Notice I didn't say "disable" the alert; disabling a notification is a VERY rare need. The "acknowledge" button is
key to a successful Nagios installation. You should acknowledge every alert as opposed to waiting; the very idea of monitoring is to help you become more proactive in providing a network service. It's Nagios's job to tell you there's a problem, and yours is to fix what's needed. Whether you handle it now or in the morning, Nagios will notice once the problem is gone or gets worse.
Quote:
Originally Posted by AST
2. An SMS to be sent out the same time as the first host down email is sent
3. Then an SMS alert to be sent again 3 and 6 minutes after the first notification.
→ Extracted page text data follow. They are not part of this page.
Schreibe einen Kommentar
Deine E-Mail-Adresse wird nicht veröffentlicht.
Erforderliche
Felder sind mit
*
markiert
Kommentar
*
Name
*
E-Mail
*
4. And then no more SMS sent until the host is recovered. (me or my other admin should be working on the problem after 3 SMS alerts!)
|
You can define multiple contacts for a service/host/group, including a real email account or a pager or phone. Each contact can (I believe) have a different notification interval. Most wireless providers have an email portal, which is simpler to configure than SMS. Nagios sends my Verizon phone a short message by mailing
1234567890@vtext.com.**
Note that Nagios is precisely the sort of uber-cool project that be "over-geeked." If you're not going to do anything about an alert, consider whether you really need it. The first time you receive a page at 3am when a printer goes offline is a geeky thrill, but that wears off.
:-)
Let Nagios do the boring part for you by watching services and hosts, but then resolve to react when it does. If you get a notification every few minutes, you become desensitized to the very alerts which are designed to help you fix a problem quickly, so no one knew about it but you.
Other notes: Planned downtime is a great way to avoid getting a ton of pages for an OS upgrade or replacing a router. The parent/child relationships are well worth a look if you have multiple switches and routers, but not really for a flat LAN. The documentation that comes with Nagios is extensive; you'll see plenty on escalation there.
There's also an Android Nagios client, but I haven't gotten to try it yet. Finally, congrats on deploying Nagios. It's a complex beast, but very powerful and completely worth it.
** my real number. Go ahead, try it.